3) Munton's Nut Brown Ale : kit + steeped grain + steeped hops + dry hop

(Not from Coopers but similar steps to this with the addition of 25g Kent Goldings steeped and 25g dry hopped)

  • Steeping grains
  • Doing grain and hop steep at the same time (in different vessels)
  • Maintaining correct temperature during grain steep
  • First encounter with actual wort from steeped grains
  • Smelling an English hop variety in comparison to previous US varieties (Kent Goldings)
  • Keeping cat out of brew room...
  • Dry hopping, learning why people say to use a hop sock...
  • Use of swamp cooler to control fermentation temperature
  • Cleaning and sanitising bottles before re-use

Next will probably be a Fruit Salad Ale again, but I will learn to culture the yeast from the commercial Cooper's bottles, and maybe add a little steeped grain. I would also like to try using some different commercial yeasts rather than the kit yeast. My rule has really been to start as simple as it gets and get a good result with that, then add one technique at a time to make sure I am not overwhelmed.
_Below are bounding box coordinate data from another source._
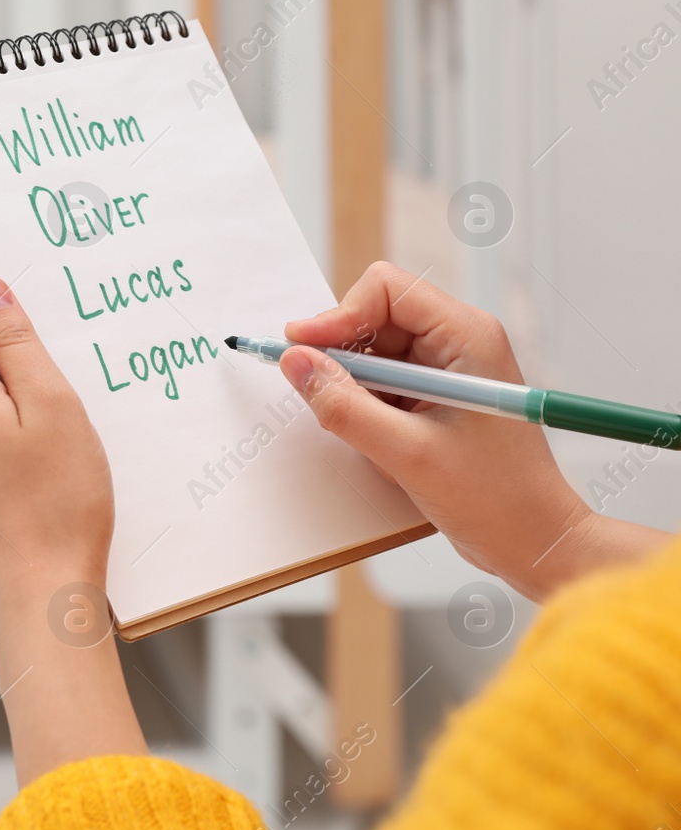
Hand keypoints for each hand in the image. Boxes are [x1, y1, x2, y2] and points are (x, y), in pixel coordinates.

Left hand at [0, 277, 144, 783]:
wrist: (40, 594)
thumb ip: (14, 339)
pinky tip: (53, 449)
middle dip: (7, 341)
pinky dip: (12, 421)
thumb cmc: (57, 504)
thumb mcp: (51, 403)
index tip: (25, 296)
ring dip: (16, 385)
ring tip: (66, 415)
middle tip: (66, 361)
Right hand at [282, 262, 668, 599]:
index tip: (301, 350)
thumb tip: (296, 363)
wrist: (533, 540)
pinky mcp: (437, 396)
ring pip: (374, 352)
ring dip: (354, 386)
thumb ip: (343, 406)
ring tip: (367, 431)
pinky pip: (383, 383)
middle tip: (321, 395)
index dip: (338, 315)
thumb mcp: (406, 453)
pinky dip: (366, 406)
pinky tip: (379, 441)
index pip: (387, 290)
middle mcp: (459, 341)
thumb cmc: (495, 497)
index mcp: (467, 336)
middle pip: (375, 316)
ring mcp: (448, 369)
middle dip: (341, 354)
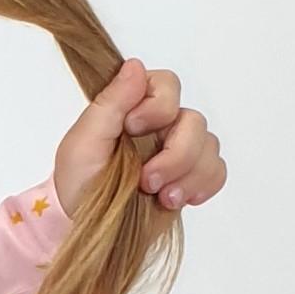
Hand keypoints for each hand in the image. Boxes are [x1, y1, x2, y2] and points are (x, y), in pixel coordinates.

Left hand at [54, 58, 223, 218]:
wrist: (85, 228)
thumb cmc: (78, 184)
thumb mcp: (84, 141)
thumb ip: (110, 103)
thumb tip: (135, 66)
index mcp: (133, 107)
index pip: (168, 84)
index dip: (158, 107)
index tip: (132, 130)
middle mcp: (160, 125)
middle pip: (194, 120)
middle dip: (175, 155)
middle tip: (146, 181)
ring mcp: (177, 150)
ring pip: (209, 146)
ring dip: (186, 175)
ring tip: (160, 196)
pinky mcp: (190, 177)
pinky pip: (216, 170)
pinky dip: (202, 185)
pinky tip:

I think repeating a similar recipe with small changes lets you taste the difference that each ingredient makes as well.

It has worked well so far, I have produced a really nice beer already with the Fruit Salad Ale, and things are only looking to get better. The benefit is you start with minimal equipment, and can just add what you need as you go. I am prepared to do extract with just a 19L pot, which only cost me $20, and will even be able to do small BIAB batches with the same vessel and minimal further investment.

I think learning to be patient, plan well and be methodical with the easier stuff is a good basis to build before getting into the more complicated processes and larger investments. At first I was keen to jet in to extract but I have realised that there is a lot to learn at the kits and bits level, and you can definitely make some delicious beers as well. You will probably also appreciate all grain that much more when you eventually get there, too!